_Stored items from a collection_

# # # # #

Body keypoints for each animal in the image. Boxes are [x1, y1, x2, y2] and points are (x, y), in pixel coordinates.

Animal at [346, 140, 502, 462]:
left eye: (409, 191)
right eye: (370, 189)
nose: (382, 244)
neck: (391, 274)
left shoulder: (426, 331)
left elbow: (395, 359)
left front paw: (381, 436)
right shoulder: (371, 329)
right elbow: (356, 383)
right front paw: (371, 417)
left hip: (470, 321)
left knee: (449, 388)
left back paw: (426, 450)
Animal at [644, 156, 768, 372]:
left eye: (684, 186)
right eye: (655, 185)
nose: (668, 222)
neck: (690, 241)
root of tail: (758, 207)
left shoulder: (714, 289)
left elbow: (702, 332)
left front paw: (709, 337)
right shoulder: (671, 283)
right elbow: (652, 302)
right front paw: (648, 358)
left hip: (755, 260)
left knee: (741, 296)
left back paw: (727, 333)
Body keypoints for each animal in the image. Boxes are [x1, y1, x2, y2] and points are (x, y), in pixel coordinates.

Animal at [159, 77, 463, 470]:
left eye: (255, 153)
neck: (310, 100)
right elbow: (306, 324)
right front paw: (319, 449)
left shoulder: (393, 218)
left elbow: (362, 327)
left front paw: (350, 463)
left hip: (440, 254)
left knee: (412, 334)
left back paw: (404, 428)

# # # # #

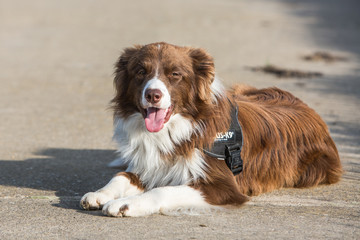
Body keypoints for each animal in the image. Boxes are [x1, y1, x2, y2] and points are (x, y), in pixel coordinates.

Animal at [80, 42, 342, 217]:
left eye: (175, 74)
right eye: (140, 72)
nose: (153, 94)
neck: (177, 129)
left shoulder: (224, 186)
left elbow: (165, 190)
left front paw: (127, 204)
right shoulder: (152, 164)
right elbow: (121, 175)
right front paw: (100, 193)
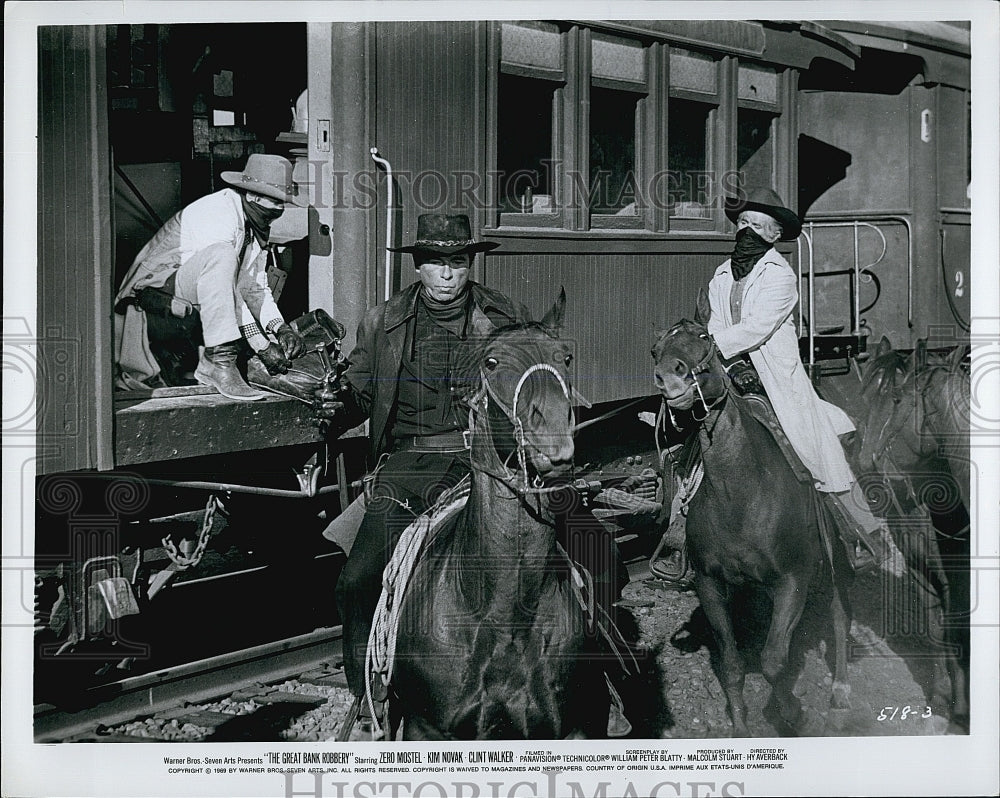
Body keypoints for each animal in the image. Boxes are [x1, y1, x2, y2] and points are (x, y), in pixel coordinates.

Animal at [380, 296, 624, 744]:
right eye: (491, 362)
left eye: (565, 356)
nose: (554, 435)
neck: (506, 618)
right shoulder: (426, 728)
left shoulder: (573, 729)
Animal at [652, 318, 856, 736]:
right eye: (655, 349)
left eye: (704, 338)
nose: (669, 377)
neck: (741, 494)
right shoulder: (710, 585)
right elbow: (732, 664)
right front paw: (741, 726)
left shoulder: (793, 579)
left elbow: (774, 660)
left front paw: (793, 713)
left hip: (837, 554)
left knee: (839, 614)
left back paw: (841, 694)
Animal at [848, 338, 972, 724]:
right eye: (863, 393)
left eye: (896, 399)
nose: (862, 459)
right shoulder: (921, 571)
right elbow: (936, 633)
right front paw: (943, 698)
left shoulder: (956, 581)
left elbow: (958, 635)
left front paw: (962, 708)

# # # # #

_Work instruction_
Take each line above that contains "front" and copy it out.

_Completed exercise_
left front paw: (381, 436)
right front paw: (371, 417)
left front paw: (709, 337)
right front paw: (648, 358)
right front paw: (319, 449)
left front paw: (350, 463)
left front paw: (127, 204)
right front paw: (100, 193)
right front paw: (741, 726)
left front paw: (793, 713)
right front paw: (943, 698)
left front paw: (962, 708)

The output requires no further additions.